Mas Cuba está também a mudar do ponto de vista económico. A nova lei para o investimento estrangeiro, de 2014, veio abrir portas e não faltam países interessados em entrar, como França, que já tem a Vinci a gerir o aeroporto de Havana, ou Singapura, que tem uma empresa a gerir o porto de águas de profundas de Mariel. As oportunidades começam a surgir e o Presidente da República avisa que "é preciso aproveitar o bom ambiente que se vive" para abrir novas perspetivas às empresas portuguesas.

É sobre economia, mas também sobre política e cultura que Marcelo Rebelo de Sousa quer falar com Raúl Castro. O encontro oficial entre os dois presidentes não tem direito a conferência de imprensa no final, apenas a jantar de Estado, oferecido pela presidência cubana no Palácio da Revolução.

A emoção do Presidente

Marcelo assume que quer dar um empurrão às empresas portuguesas num trabalho que "é de todos". "Do presidente, do governo e da AICEP", responde, optando por ignorar a pergunta sobre o crescimento anémico da economia portuguesa e a necessidade que o país tem de exportar mais.
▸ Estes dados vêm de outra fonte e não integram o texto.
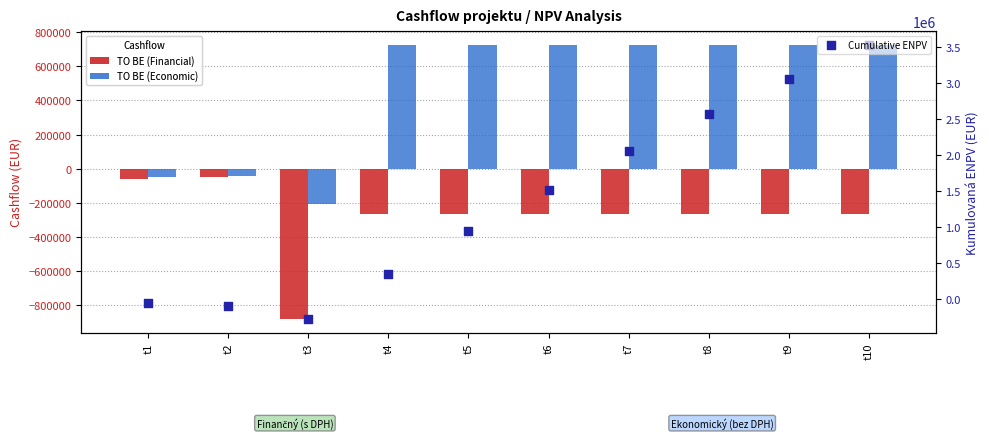

Which series has the largest total across all categories?

Cumulative ENPV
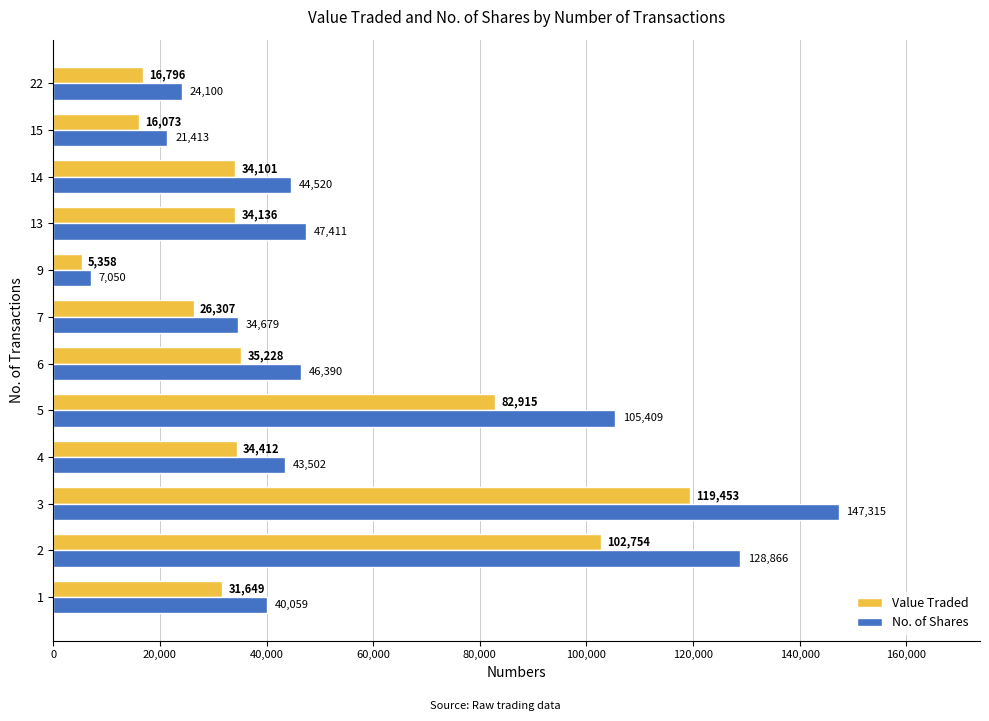

Rank the series by their average value, from lowest to highest.

Value Traded, No. of Shares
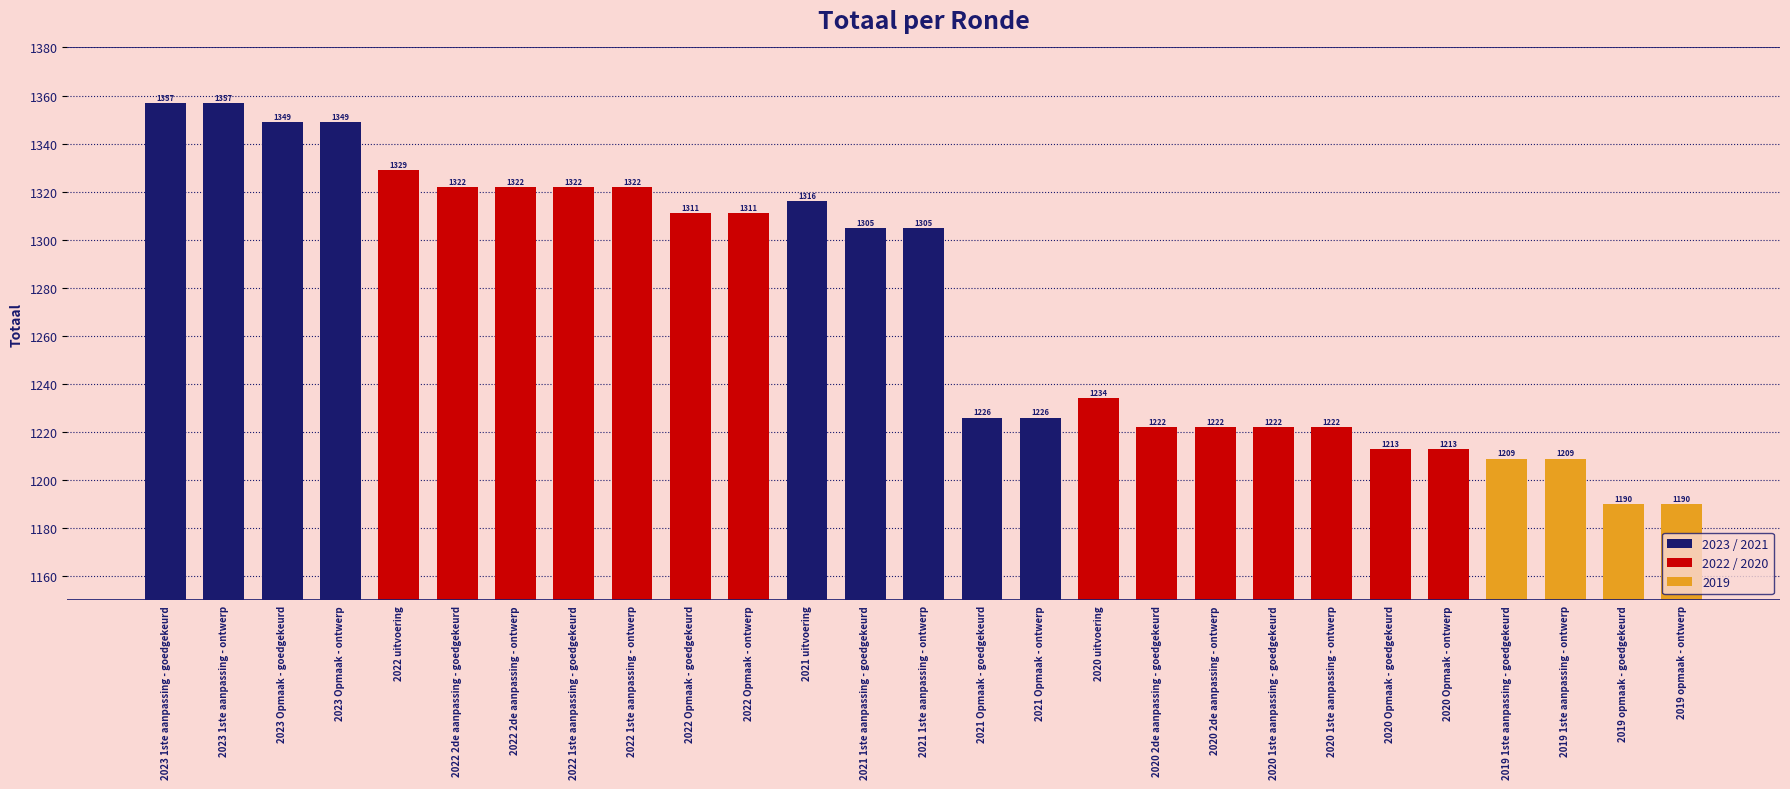

Reading right to left, list all the values displayed in this chart.

1190	1190	1209	1209	1213	1213	1222	1222	1222	1222	1234	1226	1226	1305	1305	1316	1311	1311	1322	1322	1322	1322	1329	1349	1349	1357	1357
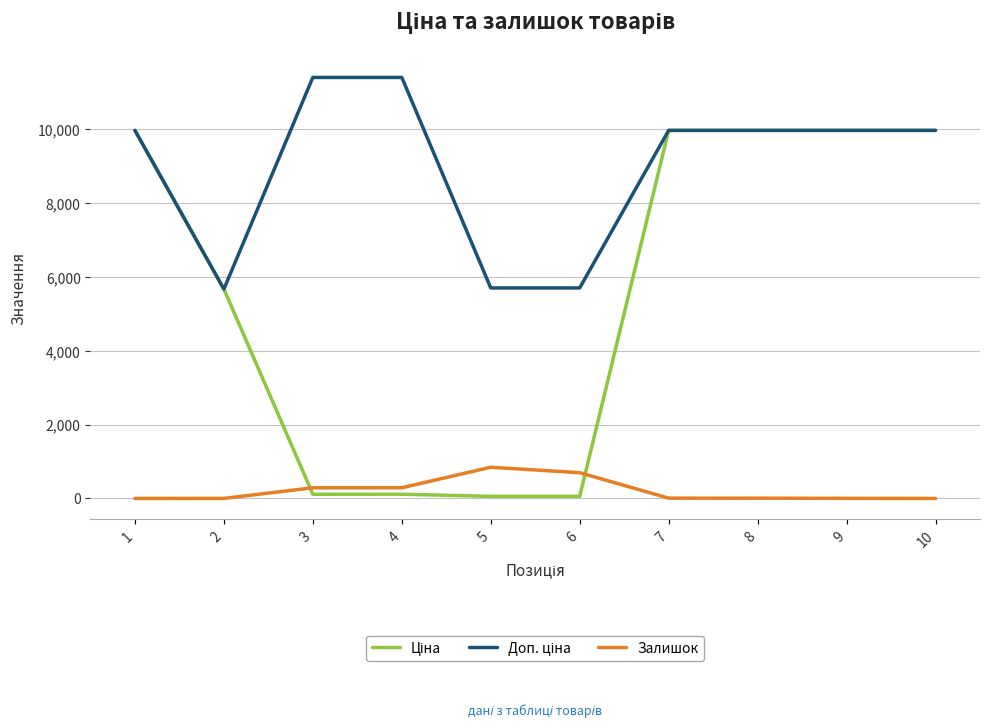

The value of Залишок at 4 is 290.0. True or false?

True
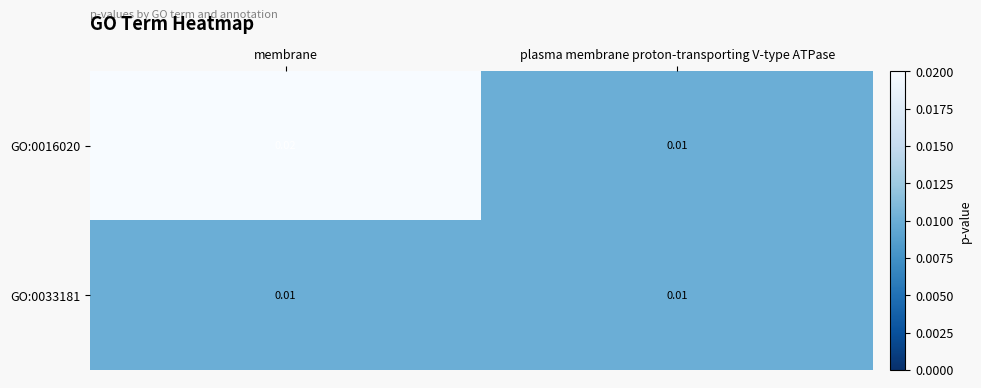

Which label corresponds to the largest value in the chart?

membrane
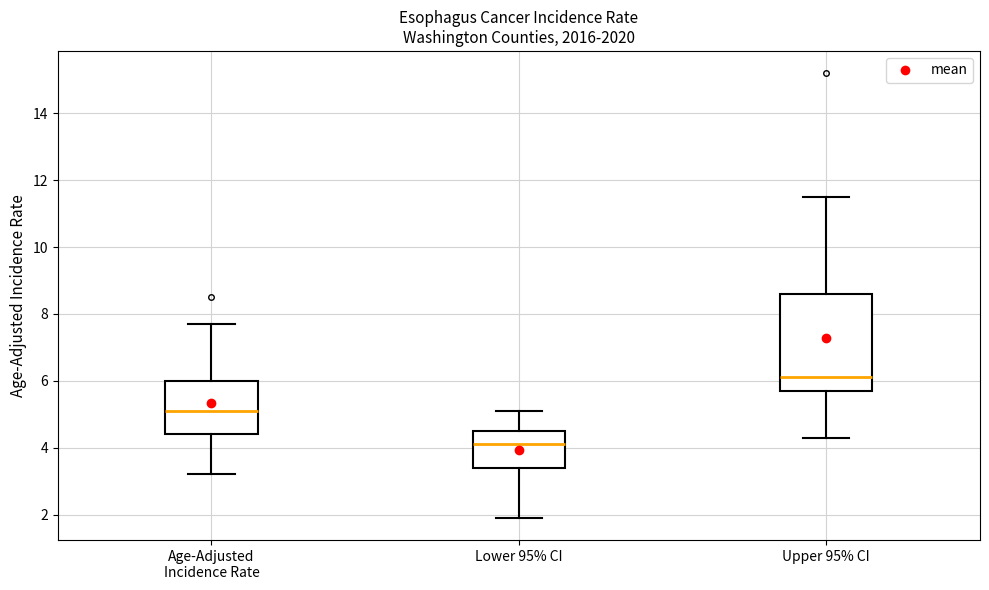

Which box is the tallest, from its lower edge to its upper edge?

Upper 95% CI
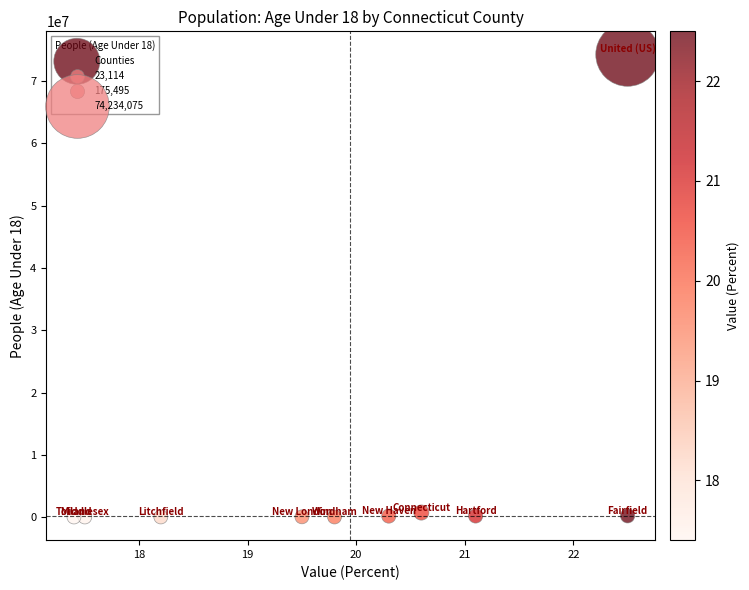

What is the average Y value?

7572306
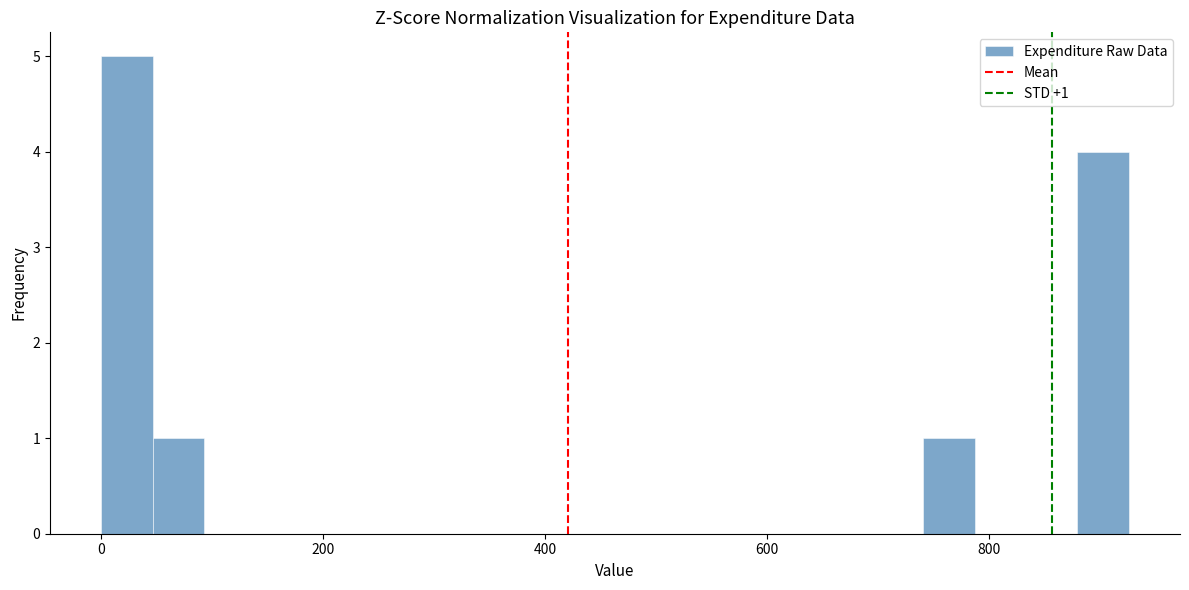

Around what value on the x-axis is the tallest bar? Give the approximate position of its centre, as read against the axis.

20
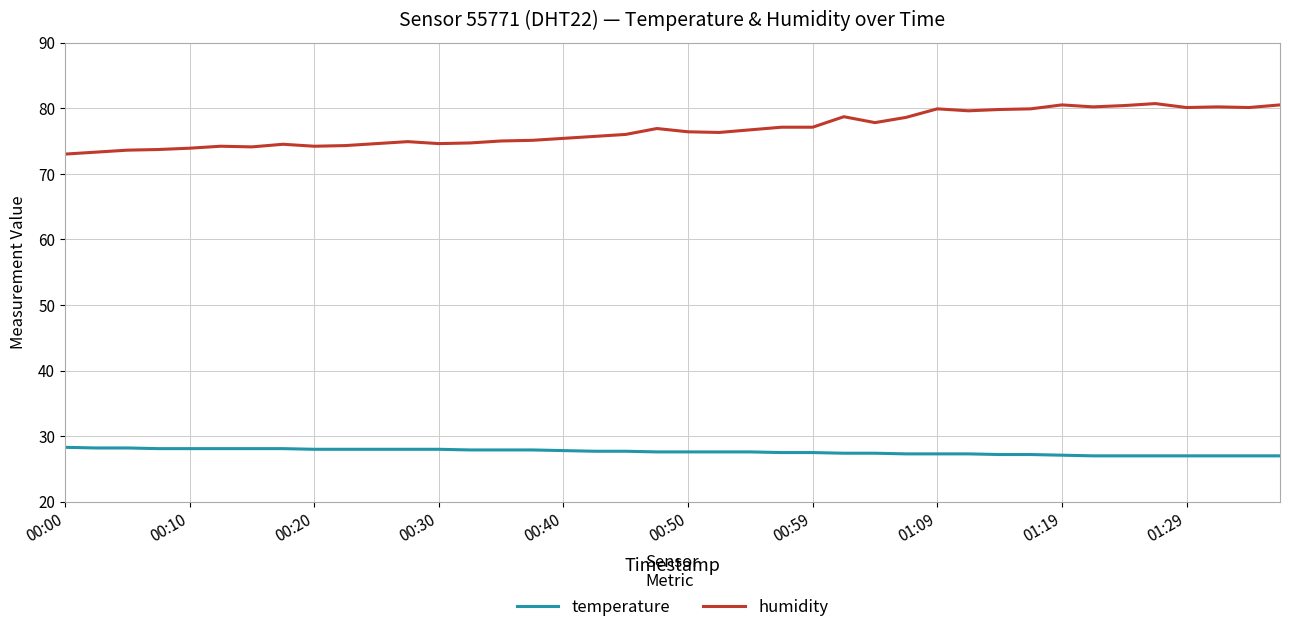

What is the highest value of the temperature series?

28.3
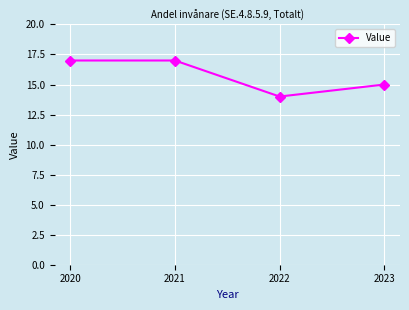

True or false: the data shows 15 at 2023.

True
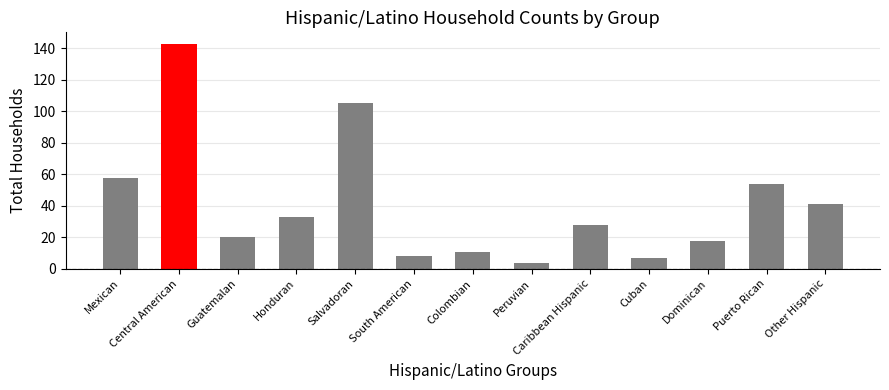

Approximately how many times larger is the value at Dominican compared to Peruvian?

4.5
Fosse a economia uma questão de fé e, provavelmente, Portugal estaria a crescer muito acima da média da zona euro. Mas não é, e Marcelo Rebelo de Sousa sabe isso melhor do que ninguém. A visita de Estado a Cuba tem, no entanto, tempos para tudo. Para tratar de negócios, para encontros oficiais com a presidência cubana e, logo no primeiro dia, para uma visita a à Congregação das Irmãs do Amor de Deus, na Guardería Padre Usera.

A instituição que se dedica essencialmente ao ensino de crianças cubanas e é liderada por uma religiosa portuguesa recebeu o Presidente com música cubana e nacional. O momento em que dezenas de crianças cubanas cantam e dançam o Malhão, Malhão é digno de registo e Marcelo, que desta vez não dançou - como fez em Moçambique -, não resistiu porém a um bater de pé e a uns movimentos mais ou menos descoordenados com as mãos.

No final, o Presidente explicou que esta visita trazia alguma emoção à mistura. A razão? A filha, Sofia, estudara nesta mesma instituição.